INFJs are usually excellent at communication, especially when they are doing this through writing rather than verbally. INFJs can often end up being the mediator between two people, since they are skilled at finding ways to bridge the gap of communication. They can often see where people are misunderstanding one another, and find out a simpler way to help them understand. INFJs are not always the most chatty people, but what they do communicate is very well thought out. They like to take a step back and process things sometimes, which can make their written communication much better than verbal. When they are given time to think things through, they will have plenty to say.

INFJs need plenty of alone time in order to recharge their batteries, and will often retreat into themselves for long periods of time. They have very rich inner worlds and they can often spend hours just pondering the thoughts inside their head space.

Sometimes it is Easier to Write it, Than it is to Say it

INFJs often have a beautiful symphony of words inside their mind. These words fall together and explain their thoughts in a perfect way, but it isn’t always easy to speak those things. They can struggle with finding ways to explain themselves to others verbally, but are often skilled at putting things into writing. Sometimes it is best for an INFJ to have the time and patience to sit down and write out what they are thinking, rather than being forced to speak out their thoughts and feelings.

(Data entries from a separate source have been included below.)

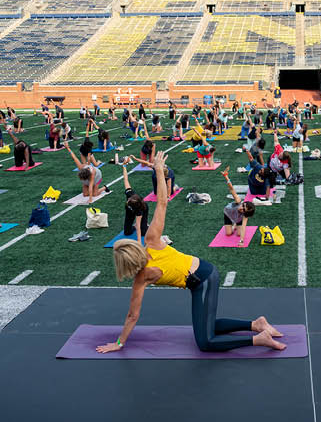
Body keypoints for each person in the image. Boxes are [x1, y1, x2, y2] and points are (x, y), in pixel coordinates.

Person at [99, 152, 286, 355]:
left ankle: (258, 339)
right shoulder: (151, 241)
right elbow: (162, 201)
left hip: (202, 280)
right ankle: (256, 324)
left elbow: (132, 316)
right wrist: (159, 171)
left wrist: (119, 343)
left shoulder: (140, 277)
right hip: (204, 272)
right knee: (208, 325)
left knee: (205, 342)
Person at [221, 167, 256, 246]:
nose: (241, 208)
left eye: (244, 210)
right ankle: (234, 225)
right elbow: (232, 189)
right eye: (243, 206)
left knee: (239, 233)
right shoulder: (238, 201)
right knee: (228, 233)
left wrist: (241, 241)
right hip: (228, 214)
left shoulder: (245, 215)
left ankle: (236, 224)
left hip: (237, 217)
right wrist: (226, 176)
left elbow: (244, 227)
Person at [121, 164, 148, 242]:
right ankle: (134, 226)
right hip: (130, 211)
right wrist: (124, 166)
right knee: (127, 232)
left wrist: (139, 242)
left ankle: (147, 225)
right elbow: (126, 179)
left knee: (143, 232)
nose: (127, 200)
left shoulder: (139, 210)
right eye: (128, 199)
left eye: (129, 201)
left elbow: (138, 226)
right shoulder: (130, 194)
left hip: (142, 210)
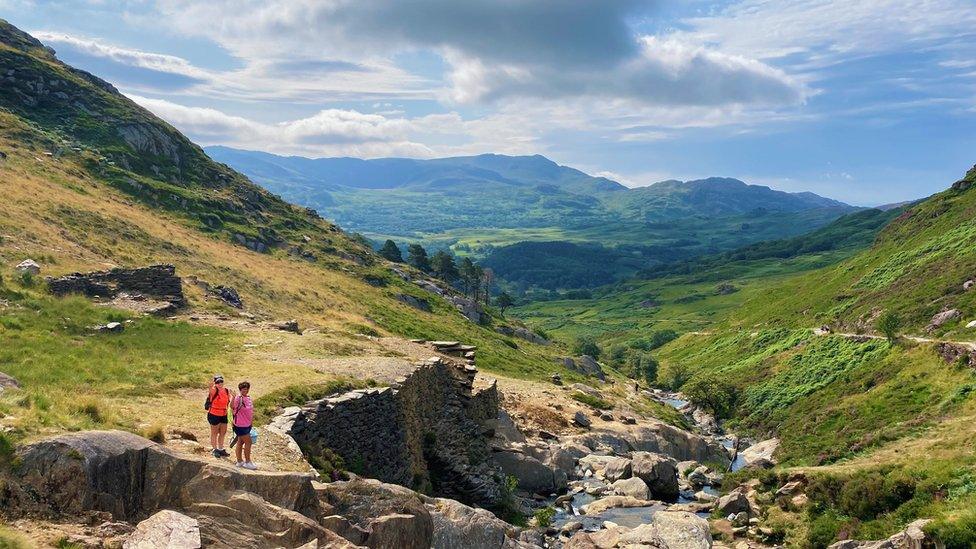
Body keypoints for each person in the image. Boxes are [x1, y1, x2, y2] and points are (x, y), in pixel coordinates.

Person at [231, 381, 257, 470]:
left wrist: (251, 423)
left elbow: (250, 412)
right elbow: (232, 407)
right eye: (243, 389)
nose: (245, 391)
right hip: (240, 425)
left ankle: (239, 461)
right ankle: (248, 462)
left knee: (240, 442)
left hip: (247, 424)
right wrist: (233, 397)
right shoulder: (238, 398)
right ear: (240, 390)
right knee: (248, 442)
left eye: (246, 389)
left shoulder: (248, 398)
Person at [206, 374, 232, 458]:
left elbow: (229, 402)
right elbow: (210, 388)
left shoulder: (227, 391)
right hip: (214, 414)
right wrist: (211, 384)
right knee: (214, 433)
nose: (220, 383)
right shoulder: (214, 390)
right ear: (215, 383)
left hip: (224, 414)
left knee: (223, 432)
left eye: (221, 381)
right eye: (217, 382)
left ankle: (220, 449)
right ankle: (215, 449)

INFJs can definitely be perfectionists, which often lends to their procrastination. Their need to make sure things are done to the highest standards will often cause them to be fearful of finishing a task. They will feel like their task is not complete, since it isn’t perfect yet. The INFJ will sometimes stress about getting something done, but will almost always complete the task at hand. They might leave it until the very last minute, but that sense of urgency is often a great inspiration for them. Without that sense of stress on a project, the INFJ may not find the need to get it done.

Thoughts on writing ~

In my mind, a story plays out like a beautiful movie, full of dramatic effects, the equivalent of CGI. It is a visualisation of a tale that my heart sings to. I live it, breathe it mentally, over and over. The film is a personal pleasure that I decided to share because I fell in love with the characters and concept, and hoped that others would too. Being new to writing, the difficulty was translating that exact imagery on paper as knew nothing of the craft. I divided the visual into parts, a book series because it was too epic to tell in one piece. When writing it almost feels like I'm directing scenes. The story is already planned out from beginning to end of all the series, of course, the plots twist and more layers are later added as certain characters/aspects grow. I love it when that happens. It just comes to life. The part I dread is structural editing. I often wonder if I'll destroy the feel by heavy editing. It's trial and error all the way. There are some parts I wish that I left in the first book, but will rectify in a later edition. For example ~ Bea's background of her mother, a small piece, but relevant, and the scene of memory concerning Brandon and the past. These little pieces were edited out so that word count could be lowered and because I didn't worried too much of info-dumping. Jonathan's lengthy conversation was deep in science, creation, and the cosmos, but was told that it would've been taken readers away from the main story. I guess this is where mastering 'the craft' comes into play by adding those elements/messages via clever interweaving between lighter areas, so not to bog down the immediate story.
As you know, I'm editing book two, and feel, for an unknown reason, that my flow is slow. Mainly, I guess, it's a mixture of juggling with everyday life with not being happy with the beginning chapter, which, I keep re-writing, and keep doing so until the time that it feels right.